A simple google search gave plentyyyy of links:

*www.masternewmedia.org/best-offline-blog-editors-and-web-publishing-tools-mini-guide/

*www.google.co.in/search?client=opera&rls=en&q=offline+blog&sourceid=opera&ie=utf-8&oe=utf-8


----------



## kelton (Feb 9, 2010)

Please tell me something more about offline blog.


----------



## hard_rock (Feb 18, 2010)

I dont know whether it is the best method for offline blogging..

I have installed XAMP lite + Wordpress on my PC and blogging on that..since I have got used to Wordpress through online blogging...


----------



## ico (Feb 20, 2010)

See, you actually need Apache-PHP-MySQL.

Apache is a webserver software. PHP is a language for server-side scripting and Wordpress is programmed using PHP. MySQL is for databases.
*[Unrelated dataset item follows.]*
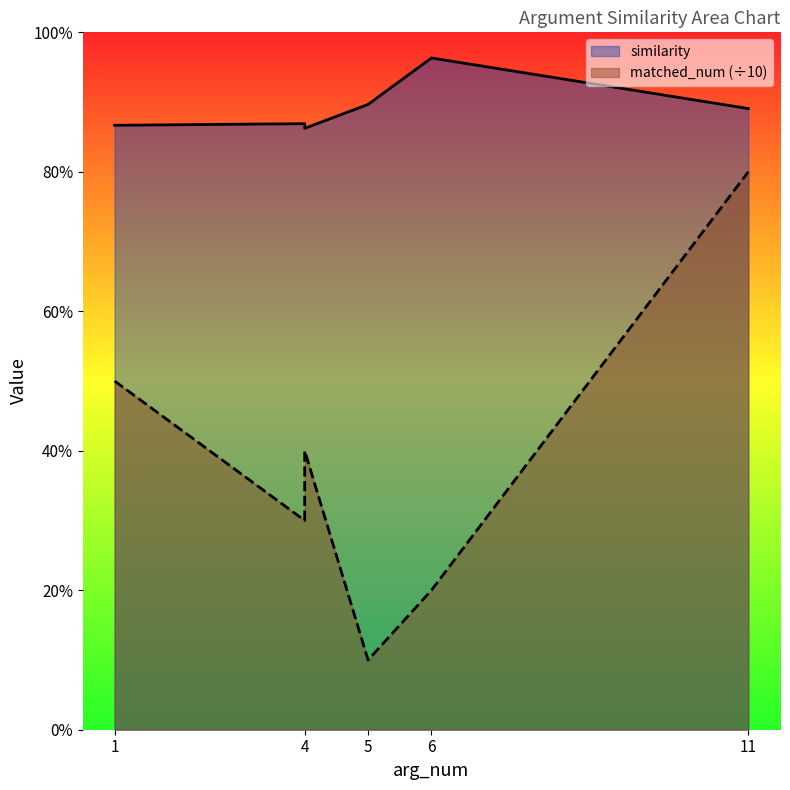

What are all the series names shown in the legend?

matched_num, similarity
If you use windows, you can simply download XAMPP Lite from here - *www.apachefriends.org/en/xampp-windows.html#646 which will automatically install the above three.

Then there will be a folder named 'htdocs' in the location where you've installed XAMPP, you have to save your website files over there. 
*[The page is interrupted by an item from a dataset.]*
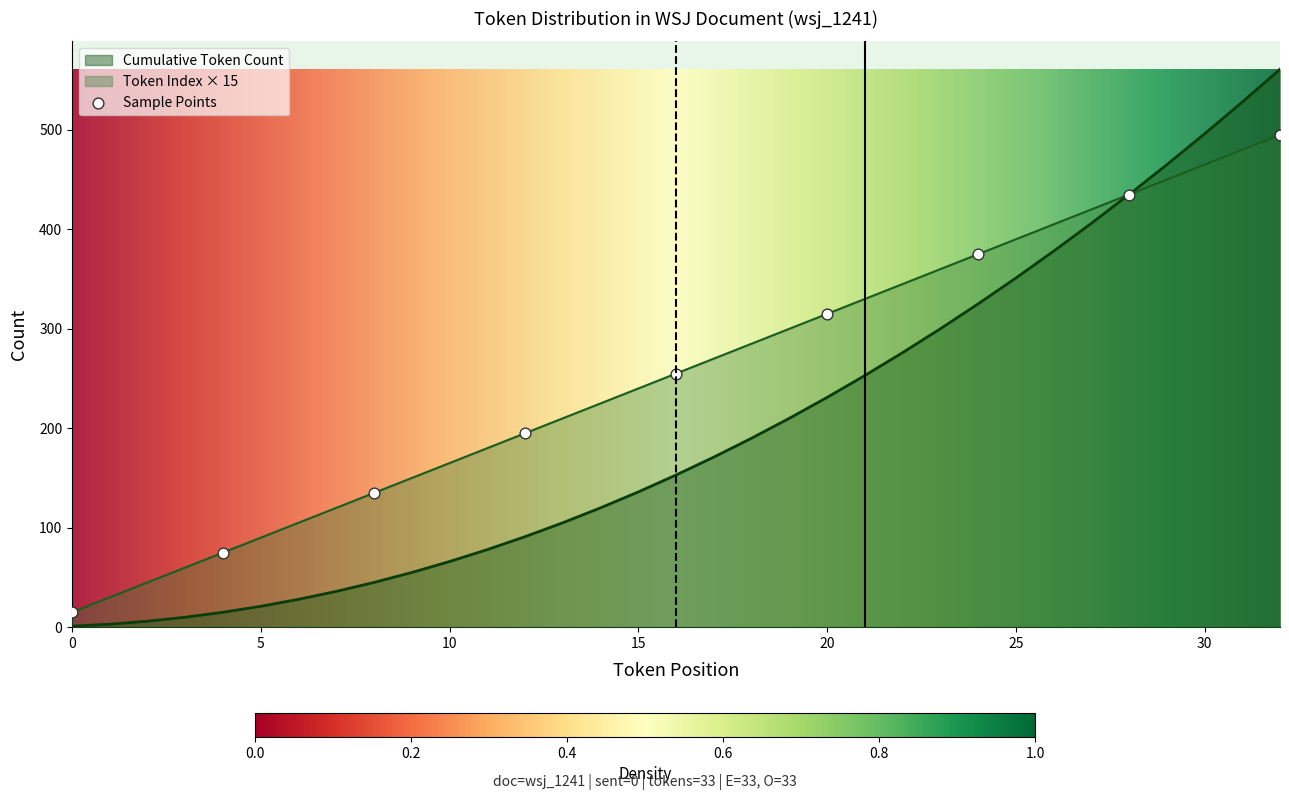

Which has a higher value, 7 or 14?

14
Like, if you saved a file named 'gfxdev.html' in that htdocs folder, to access it site from your own computer, you just have to open a browser type *localhost/gfxdev.html

I hope you got what I mean.

You can download Wordpress from here, www.wordpress.org, create a database using *localhost/phpmyadmin (don't worry this will be get installed by default) and configure wordpress accordingly. You'll have an offline installation of Wordpress running on your system.

In this case, I've installed Wordpress in 'htdocs/wordpress' folder and I can access it using *localhost/wordpress  *img411.imageshack.us/img411/7922/screenshotcy.th.jpg


----------



## Cool G5 (Feb 20, 2010)

Search Youtube for installation videos if you don't get what ico suggested.


----------



## Liverpool_fan (Feb 20, 2010)

How about making your online blog private? 
And IMHO just for this purpose a PHP-Apache-MySQL would be an overkill.


----------



## paduko (Feb 25, 2010)

thanks for the reply guys
okk...so basically i have to create a local server to host my blog...hmmm...is it heavy on resources???


----------



## gfxdev (Feb 25, 2010)

thank you guys for replying


> How about making your online blog private?
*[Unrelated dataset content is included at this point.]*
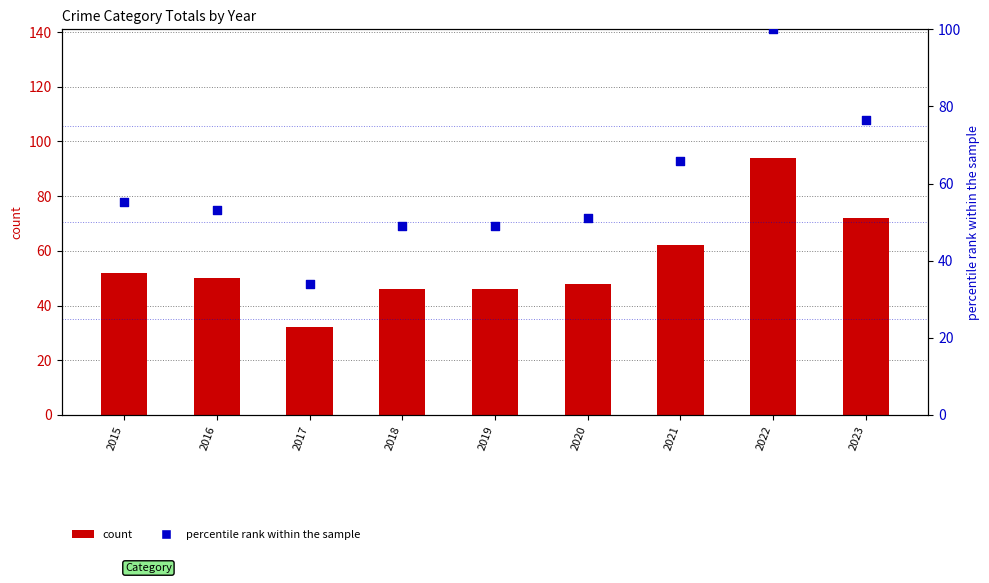

At which category is the sum across all series the highest?

2022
Its nice but then i need the stuff usually offline ...and too chunky(means it wud take time to load)


> And IMHO just for this purpose a PHP-Apache-MySQL would be an overkill.


i feel the same

@dheeraj_kumar most offline blog editors are basically post editors...u create a post, edit , finalize and then put it on web its like adding html coding to a ms word doc....but i think i'll give them a try


----------